Met het oog op het voorkomen en ontdekken van overmakingen van opbrengsten van overeenkomstig dit Verdrag strafbaar gestelde feiten, voert elke Staat die partij is passende en doeltreffende maatregelen in om, met behulp van zijn regelgevende en toezichthoudende autoriteiten, de vestiging te voorkomen van banken die niet fysiek aanwezig zijn en niet zijn aangesloten bij een gereguleerde financiële groep.

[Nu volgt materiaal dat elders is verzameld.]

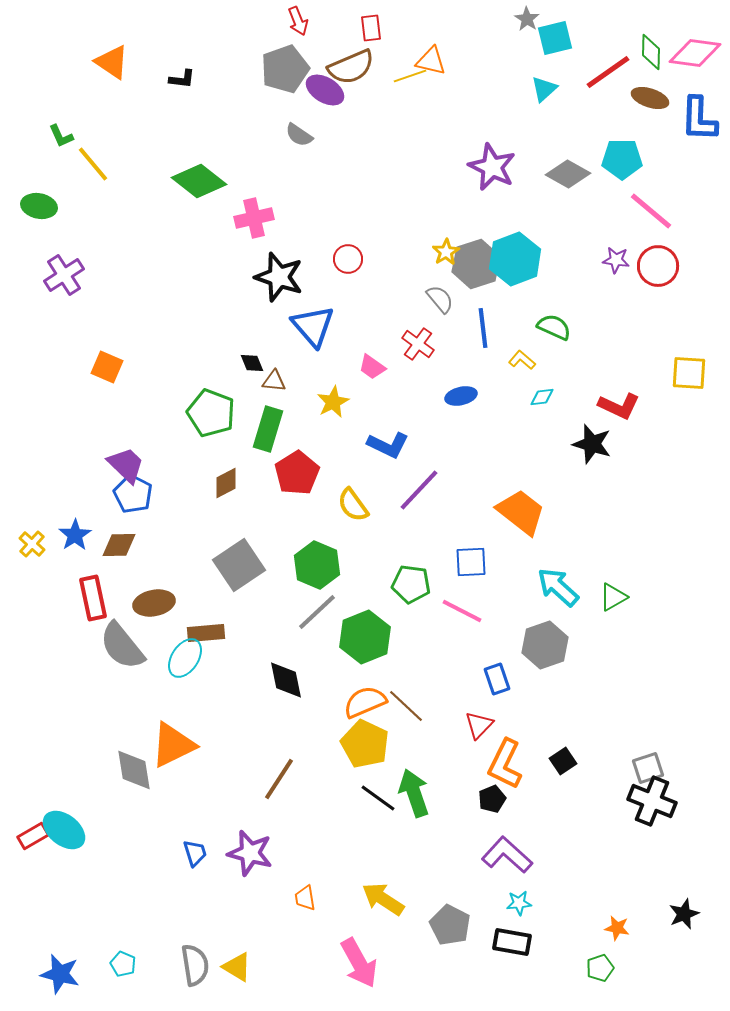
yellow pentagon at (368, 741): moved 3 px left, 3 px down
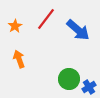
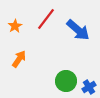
orange arrow: rotated 54 degrees clockwise
green circle: moved 3 px left, 2 px down
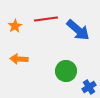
red line: rotated 45 degrees clockwise
orange arrow: rotated 120 degrees counterclockwise
green circle: moved 10 px up
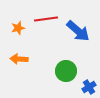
orange star: moved 3 px right, 2 px down; rotated 16 degrees clockwise
blue arrow: moved 1 px down
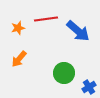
orange arrow: rotated 54 degrees counterclockwise
green circle: moved 2 px left, 2 px down
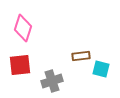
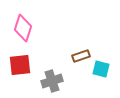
brown rectangle: rotated 12 degrees counterclockwise
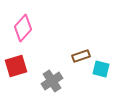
pink diamond: rotated 24 degrees clockwise
red square: moved 4 px left, 1 px down; rotated 10 degrees counterclockwise
gray cross: rotated 15 degrees counterclockwise
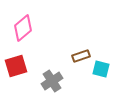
pink diamond: rotated 8 degrees clockwise
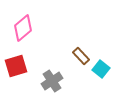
brown rectangle: rotated 66 degrees clockwise
cyan square: rotated 24 degrees clockwise
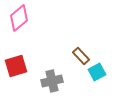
pink diamond: moved 4 px left, 10 px up
cyan square: moved 4 px left, 3 px down; rotated 24 degrees clockwise
gray cross: rotated 20 degrees clockwise
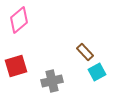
pink diamond: moved 2 px down
brown rectangle: moved 4 px right, 4 px up
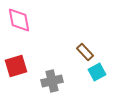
pink diamond: rotated 60 degrees counterclockwise
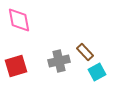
gray cross: moved 7 px right, 20 px up
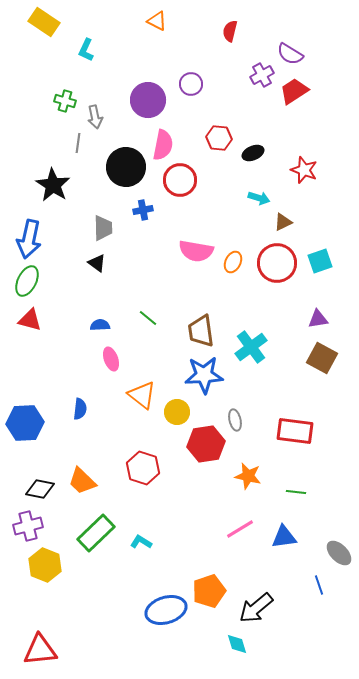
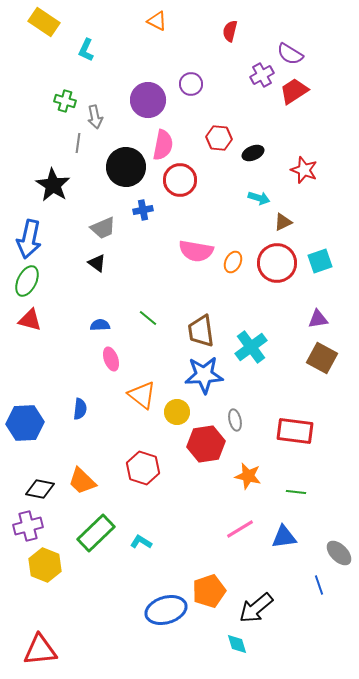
gray trapezoid at (103, 228): rotated 68 degrees clockwise
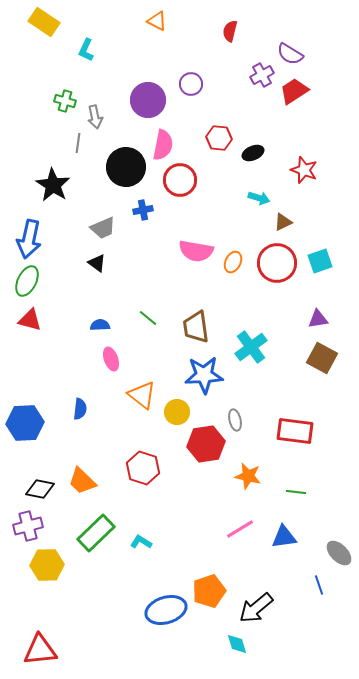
brown trapezoid at (201, 331): moved 5 px left, 4 px up
yellow hexagon at (45, 565): moved 2 px right; rotated 24 degrees counterclockwise
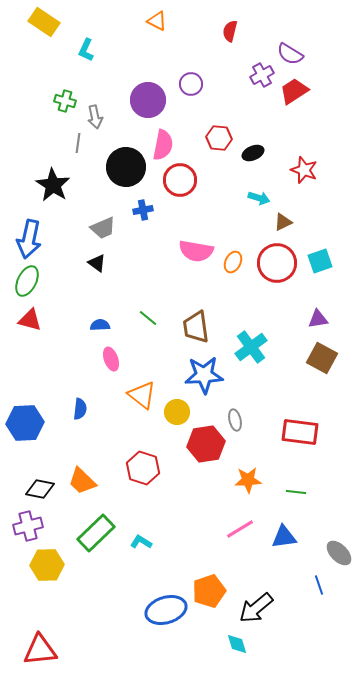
red rectangle at (295, 431): moved 5 px right, 1 px down
orange star at (248, 476): moved 4 px down; rotated 16 degrees counterclockwise
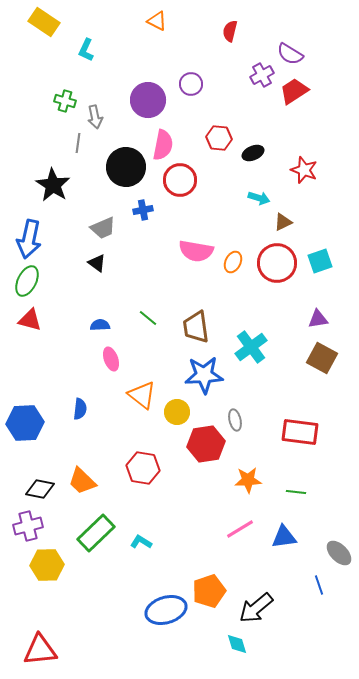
red hexagon at (143, 468): rotated 8 degrees counterclockwise
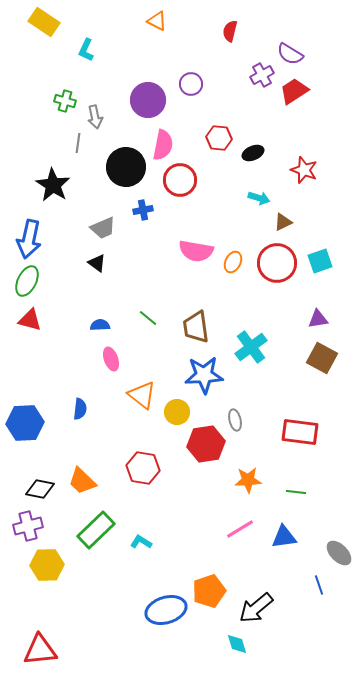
green rectangle at (96, 533): moved 3 px up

Daarnaast kunnen Staten die partij zijn overwegen hun financiële instellingen te verplichten te weigeren betrekkingen als correspondentbank aan te gaan of voort te zetten met dergelijke instellingen en zich te hoeden voor het aangaan van betrekkingen met buitenlandse financiële instellingen die toestaan dat hun rekeningen worden gebruikt door banken die niet fysiek aanwezig zijn en niet zijn aangesloten bij een gereguleerde financiële groep.
5.
Elke Staat die partij is, overweegt, overeenkomstig zijn nationale recht, het instellen van doeltreffende systemen voor het verstrekken van financiële informatie voor de daarvoor in aanmerking komende overheidsfunctionarissen en voorziet in passende sancties in geval van niet-naleving. Elke Staat die partij is, overweegt tevens de maatregelen te nemen die nodig kunnen zijn om zijn bevoegde autoriteiten toe te staan informatie te delen met de bevoegde autoriteiten in andere Staten die partij zijn wanneer dit nodig is voor het onderzoeken, vorderen en terugkrijgen van de opbrengsten van overeenkomstig dit Verdrag strafbaar gestelde feiten.
6.
Elke Staat die partij is, overweegt de maatregelen te nemen die nodig kunnen zijn, overeenkomstig zijn nationale recht, om daarvoor in aanmerking komende overheidsfunctionarissen die een belang hebben in of een tekenbevoegdheid of andere bevoegdheid hebben ter zake van een financiële rekening in het buitenland te verplichten deze relatie ter kennis te brengen van de bevoegde autoriteiten en van deze rekeningen een adequate administratie bij te houden. Dergelijke maatregelen voorzien tevens in passende sancties bij niet-naleving.